John Ritchie (3 February 1778 – 21 December 1870) was a Scottish newspaper owner.
He was born at Kirkcaldy, Fife, and at an early age went in service to a small farmer near Largo. Later he returned to Kirkcaldy, working as a hand-loom weaver. In around 1800 he moved to Edinburgh (where his younger brother William was training in the law), and established himself as a draper.

In 1816 he helped to finance his brother's new venture, The Scotsman newspaper.

Following his brother's death in 1831, he became much more involved with the newspaper, giving up the drapery business. Within a few years he was the sole proprietor, having bought out the other shareholders. He turned the paper into a daily in 1855, selling at the price of 1d.

In 1842, Ritchie's great-nephew John Ritchie Findlay came to live with Ritchie, and entered the business.

In addition to his newspaper activities, Ritchie was a town councillor in Edinburgh, a magistrate, chairman of the Chamber of Commerce and one of the founders of the United Industrial School.

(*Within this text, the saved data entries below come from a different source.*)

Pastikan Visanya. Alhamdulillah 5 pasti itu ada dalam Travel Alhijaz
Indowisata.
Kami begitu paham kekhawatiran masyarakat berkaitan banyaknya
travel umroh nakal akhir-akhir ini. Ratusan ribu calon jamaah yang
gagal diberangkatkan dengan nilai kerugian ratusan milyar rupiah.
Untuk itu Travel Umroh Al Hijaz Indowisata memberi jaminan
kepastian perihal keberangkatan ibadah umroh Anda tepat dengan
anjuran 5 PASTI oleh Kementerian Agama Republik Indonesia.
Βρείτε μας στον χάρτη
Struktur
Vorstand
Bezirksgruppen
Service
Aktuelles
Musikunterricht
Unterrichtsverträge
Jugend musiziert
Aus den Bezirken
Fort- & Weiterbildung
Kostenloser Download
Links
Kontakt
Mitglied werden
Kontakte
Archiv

On Ritchie's death in 1881, John Ritchie Findlay succeeded him in the ownership of The Scotsman. They are buried in the same family plot at the south end of "Lords Row" on the western wall of Dean Cemetery in Edinburgh.

==Poetry==
John Ritchie encouraged the appearance of poems by the young Isa Craig (1831-1903) in The Scotsman and when these were collected in her first volume, "Poems" (1856), he was the dedicatee.

From 1860 onwards, he began to publish poems of both a religious and patriotic tendency. Among the former were The Life of Jonah the Prophet (1860); The Church, Mammon, and the People (1861); a Sabbatarian plea, The Sabbath Bell, A Poem for the People (1861); and the biblical verse drama, The Captive Maid, Dramatised (1868).

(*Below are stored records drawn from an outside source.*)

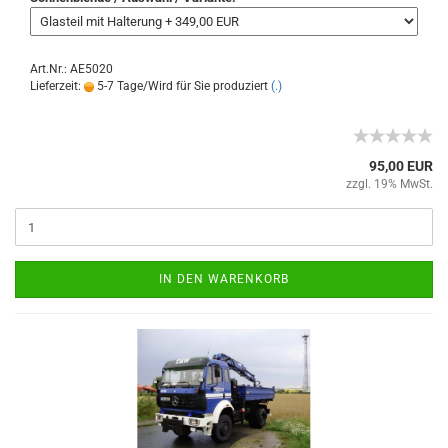
Art.Nr.: AE5020
Lieferzeit:
5-7 Tage/Wird für Sie produziert
(.)
95,00 EUR
zzgl. 19% MwSt.
IN DEN WARENKORB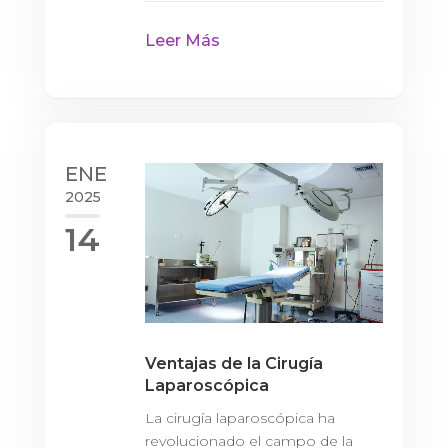
Leer Más
ENE
2025
14
Ventajas de la Cirugía
Laparoscópica
La cirugía laparoscópica ha
revolucionado el campo de la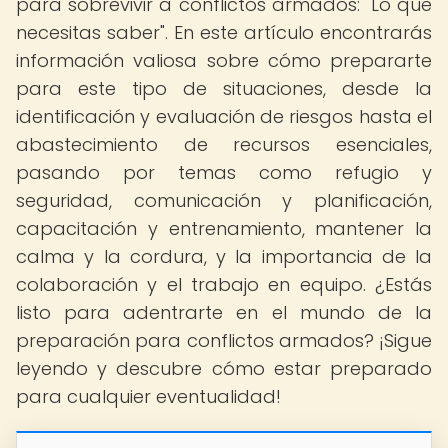
para sobrevivir a conflictos armados: "Lo que
necesitas saber". En este artículo encontrarás
información valiosa sobre cómo prepararte
para este tipo de situaciones, desde la
identificación y evaluación de riesgos hasta el
abastecimiento de recursos esenciales,
pasando por temas como refugio y
seguridad, comunicación y planificación,
capacitación y entrenamiento, mantener la
calma y la cordura, y la importancia de la
colaboración y el trabajo en equipo. ¿Estás
listo para adentrarte en el mundo de la
preparación para conflictos armados? ¡Sigue
leyendo y descubre cómo estar preparado
para cualquier eventualidad!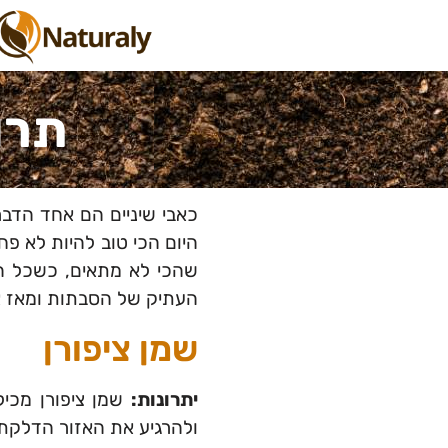
תרו
כאבי שיניים הם אחד הדבר
היום הכי טוב להיות לא פ
שהכי לא מתאים, כשכל המ
העתיק של הסבתות ומאז אנ
שמן ציפורן
יתרונות:
שמן ציפורן מכיל
ולהרגיע את האזור הדלקתי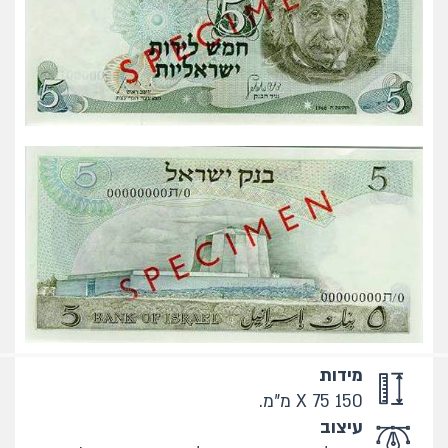
מידות
150 X 75 מ"מ.
עיצוב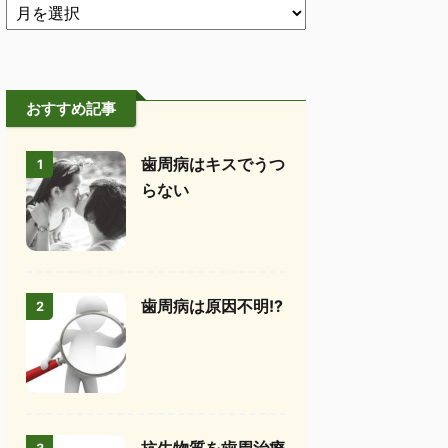
おすすめ記事
歯周病はキスでうつ
1
らない
歯周病は原因不明!?
2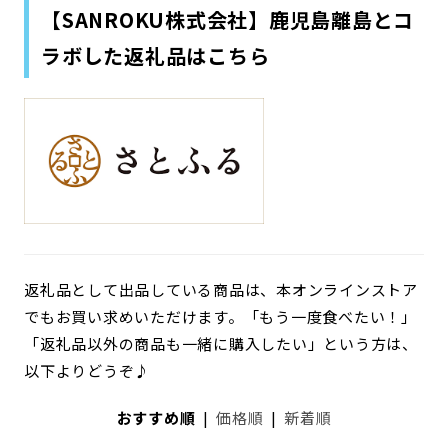
【SANROKU株式会社】鹿児島離島とコ
ラボした返礼品はこちら
返礼品として出品している商品は、本オンラインストア
でもお買い求めいただけます。「もう一度食べたい！」
「返礼品以外の商品も一緒に購入したい」という方は、
以下よりどうぞ♪
おすすめ順
|
価格順
|
新着順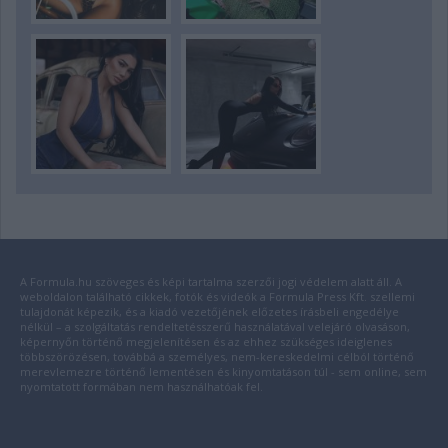
A Formula.hu szöveges és képi tartalma szerzői jogi védelem alatt áll. A
weboldalon található cikkek, fotók és videók a Formula Press Kft. szellemi
tulajdonát képezik, és a kiadó vezetőjének előzetes írásbeli engedélye
nélkül – a szolgáltatás rendeltetésszerű használatával velejáró olvasáson,
képernyőn történő megjelenítésen és az ehhez szükséges ideiglenes
többszörözésen, továbbá a személyes, nem-kereskedelmi célból történő
merevlemezre történő lementésen és kinyomtatáson túl - sem online, sem
nyomtatott formában nem használhatóak fel.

Most of the patriotic poetry centred about Prince Albert. The first anniversary of his death was commemorated by the 16 pages of Royal soliloquies: the royal Highland home and other poems (1863), which also contained tributes to heroes of the Napoleonic Wars. The royal poems from this were later reprised in another 16-page booklet, Royal Episodes (1868), together with other poems on royal occasions. In between had come Dialogue between a popular Prince and an old Chancellor (1864). One of his longer works, its contains a versified posthumous conversation between Lord Palmerston and the late Prince Consort, surveying the state of England.